Black Moth Super Rainbow at South Street Seaport – 24 July 2009

It’s been a while since my last concert review that was actually hosted here. I’m sure you miss it. I know I do. We all do. It’s time for a return to form, of sorts. Yeah, I know this concert was a while ago. But don’t worry, because this review is brand new! Lovely. Just lovely.

So this was a free concert at the South Street Seaport. They do it every Friday, people. The Seaport is a lovely place, you know. Ships and fish and Pizzeria Uno.

The openers for this show were Dan Friel (of Parts & Labor) and Blank Dogs, but I missed out on them. I caught Blank Dogs this past February and they were all right, but I didn’t really mind missing out on them. I was there for the hazy Black Moth jams. And hazy Black Moth jams I would get.

At first, it seemed that the band was fronted by the guy in the furry suit and weird, squinting mask. It was soon apparent, however, that, although this man was holding a microphone to his mouth (which mouth was unmoving, being a mask and all), he was not responsible for the vocals at all. What he did do, though, was toss Tostito’s into the crowd, which endeared him well to those in the first few rows.

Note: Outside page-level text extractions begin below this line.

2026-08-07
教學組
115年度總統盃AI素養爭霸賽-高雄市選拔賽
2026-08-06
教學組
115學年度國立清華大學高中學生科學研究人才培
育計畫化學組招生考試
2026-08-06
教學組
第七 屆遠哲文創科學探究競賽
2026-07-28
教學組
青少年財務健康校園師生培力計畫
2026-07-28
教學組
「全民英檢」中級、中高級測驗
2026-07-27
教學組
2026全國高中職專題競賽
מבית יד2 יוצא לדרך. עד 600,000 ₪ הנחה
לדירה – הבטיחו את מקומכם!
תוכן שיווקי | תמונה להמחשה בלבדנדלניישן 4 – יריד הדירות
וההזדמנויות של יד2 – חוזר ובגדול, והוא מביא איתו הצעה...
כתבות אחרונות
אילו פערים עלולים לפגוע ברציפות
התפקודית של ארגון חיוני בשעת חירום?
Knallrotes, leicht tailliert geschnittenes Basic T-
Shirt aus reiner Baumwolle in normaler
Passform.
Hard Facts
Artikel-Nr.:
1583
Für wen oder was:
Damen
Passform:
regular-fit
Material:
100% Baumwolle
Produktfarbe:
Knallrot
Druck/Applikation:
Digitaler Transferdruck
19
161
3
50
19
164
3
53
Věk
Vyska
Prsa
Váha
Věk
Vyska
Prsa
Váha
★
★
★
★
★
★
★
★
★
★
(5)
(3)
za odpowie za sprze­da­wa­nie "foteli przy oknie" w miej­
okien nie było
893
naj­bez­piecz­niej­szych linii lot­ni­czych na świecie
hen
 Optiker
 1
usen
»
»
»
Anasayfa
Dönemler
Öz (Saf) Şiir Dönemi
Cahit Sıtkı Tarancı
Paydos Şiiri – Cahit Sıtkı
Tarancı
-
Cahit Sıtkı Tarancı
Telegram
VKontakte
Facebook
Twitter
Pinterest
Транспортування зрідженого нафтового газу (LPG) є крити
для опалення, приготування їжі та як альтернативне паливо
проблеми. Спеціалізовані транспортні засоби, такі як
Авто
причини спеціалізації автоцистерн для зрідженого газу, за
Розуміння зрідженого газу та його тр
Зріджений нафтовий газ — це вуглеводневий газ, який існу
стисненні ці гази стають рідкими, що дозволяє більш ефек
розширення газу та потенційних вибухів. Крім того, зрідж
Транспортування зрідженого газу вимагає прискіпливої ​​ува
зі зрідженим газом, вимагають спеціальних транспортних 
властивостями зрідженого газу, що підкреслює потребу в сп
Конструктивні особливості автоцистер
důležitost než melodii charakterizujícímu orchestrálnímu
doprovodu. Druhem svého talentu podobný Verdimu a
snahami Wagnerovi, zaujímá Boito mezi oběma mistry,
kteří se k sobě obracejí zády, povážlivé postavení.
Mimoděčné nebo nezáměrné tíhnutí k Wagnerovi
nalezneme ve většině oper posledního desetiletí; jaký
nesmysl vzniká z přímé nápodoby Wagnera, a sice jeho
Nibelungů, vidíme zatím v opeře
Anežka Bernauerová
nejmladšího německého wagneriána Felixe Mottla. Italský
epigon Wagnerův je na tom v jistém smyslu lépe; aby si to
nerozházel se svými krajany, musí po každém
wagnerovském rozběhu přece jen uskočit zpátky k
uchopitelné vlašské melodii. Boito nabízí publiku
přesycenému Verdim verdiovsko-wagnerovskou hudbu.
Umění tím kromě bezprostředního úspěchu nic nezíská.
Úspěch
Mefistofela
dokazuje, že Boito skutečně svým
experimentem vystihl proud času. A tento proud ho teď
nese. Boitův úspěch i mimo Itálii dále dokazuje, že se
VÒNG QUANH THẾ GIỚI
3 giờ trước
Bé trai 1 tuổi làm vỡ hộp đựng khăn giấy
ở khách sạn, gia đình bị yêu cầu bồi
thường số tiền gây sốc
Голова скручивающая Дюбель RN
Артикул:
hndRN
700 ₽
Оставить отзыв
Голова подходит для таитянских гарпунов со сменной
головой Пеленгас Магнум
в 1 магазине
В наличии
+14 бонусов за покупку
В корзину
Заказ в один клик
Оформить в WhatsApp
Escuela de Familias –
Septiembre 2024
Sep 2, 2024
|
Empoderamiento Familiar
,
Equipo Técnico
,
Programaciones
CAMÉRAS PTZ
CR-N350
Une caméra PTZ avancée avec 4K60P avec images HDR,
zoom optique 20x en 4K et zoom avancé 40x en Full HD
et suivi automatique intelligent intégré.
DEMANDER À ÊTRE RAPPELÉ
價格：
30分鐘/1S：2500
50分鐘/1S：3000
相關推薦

There was still the matter of finding the source of the vocoder’d vocals. Luckily, your humble narrator is on the tall side, so I was able to crane my head above the poor, the huddled masses and spotted on the floor of the stage none other than Tobacco, the very mastermind of BMSR. Humble gentleman that he is, he was singing/speaking and manipulating with the vocoder from a rather hidden position. I suppose, then, that the bemasked, besuited man functions as a sort of proxy frontman. Fair enough. He didn’t really do anything for me — though I was out of range of the Tostito’s, which may have changed my mind.

No, what made the show for me was the rhythm section. Just like with Holy Fuck, the live drumming really got me into the songs. Black Moth are so woozy that the live set could have been a snooze fest (if only for the rhyming convenience), but the energy from the live instruments kept pushing things forward. And we all know that drum machines have no soul.